Cinquanta sfumature di gente

Mentre in ambito nazionale Beppe Grillo si smarca dalla sua stessa creatura politica che conta più o meno un terzo della classe dirigente italiana (e scrivendo non posso non pensare alla faccia che farebbe chiunque leggendo queste righe dopo essersi svegliato da un coma cominciato una sera del 1986 durante Fantastico 7), in provincia di Latina, terra per eccellenza di alchimie sociali e politiche, si sperimenta l’ultima frontiera del civismo: il “gentismo”.

Autoimploso il “laboratorio della destra”, fallito pure il sogno del fascio-comunismo pennacchiano e ridicolizzati da percentuali da zero virgola i leghismi, i federalismi e i “volemosebenismi” tutti, a cercare di dare filo da torcere a un piddì che non sa più come suicidarsi e a un centrodestra che sembra ancora non aver capito che le amministrative ci saranno nel 2016, ci provano i tipi di “Latina bene comune”. Un agglomerato civico che per stessa ammissione del suo uomo più in vista, Damiano Coletta (professionista nell’ambito sanitario), non si colloca né propriamente a sinistra né, figurarsi, a destra. Piuttosto, al centro. Ma nel senso di “tra la gente”.

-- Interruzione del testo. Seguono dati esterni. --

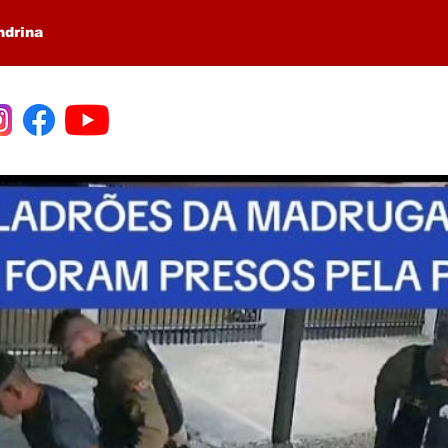
ndrina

Conosciamo l’obiezione: e non c’erano per questo già i grillini? Osservazione pertinente, se non fosse che il sogno a Cinque Stelle di Beppe Grillo ha raccolto a Latina alle ultime amministrative percentuali prossime allo zero. Malgrado un candidato, Giuseppe Vacciano, considerato da molti – e a ragione – in assoluto il migliore tra i pentastellati del territorio. Tutta colpa di un partito che “tira bene” a livello nazionale, ma manca di appeal quando c’è da andare a bussare a porta, dopo porta, dopo porta. Così il consenso che i grillini non riescono a coagulare diventa il miraggio che dà un senso alla scommessa dei tipi di “Latina bene comune”. Quintessenza, a tutti gli effetti, di questa nuova frontiera del civismo.

Del resto, con la complicità di buona parte del ceto politico e della classe dirigente pontina che ha governato Latina come peggio non poteva negli ultimi anni, rendendola la città e la provincia che sono, si è nutrita nel tempo una schiera infinita di potenziali salvatori della patria. Il mito ideologico della società civile nato sulle ceneri della prima repubblica, in terra pontina si è nutrito degli scempi politici e amministrativi fatti registrare dentro e intorno piazza del Popolo. Ovunque si è radicata la convinzione che il passante arrivato quasi per caso su una poltrona sia migliore del politico che l’ha preceduto, anche se sappiamo bene che la società civile può essere persino più incivile della politica stessa, una volta al potere. Un po’ come se l’avvocato ben vestito, il giudice amico delle istituzioni, il fisioterapista dalle mani d’oro, ma anche la sindacalista pasionaria o l’imprenditore di successo, siano di per sé più onesti e, per qualche oscura ragione, più legittimi e attendibili dei politici eletti prima di loro.

Così alla vigilia di questo esordio del “gentismo”, all’alba di questo civismo 2.0, prima di questa nuova, nuova primavera del concetto “il cittadino prima di tutto”, viene da chiedersi se sia davvero così: e cioè se ci sia qualcuno tra i “professionisti della politica” che vale ancora un pezzo della nostra fiducia, o se, invece, insieme all’acqua sporca, sia da gettare anche tutta la classe politica pontina.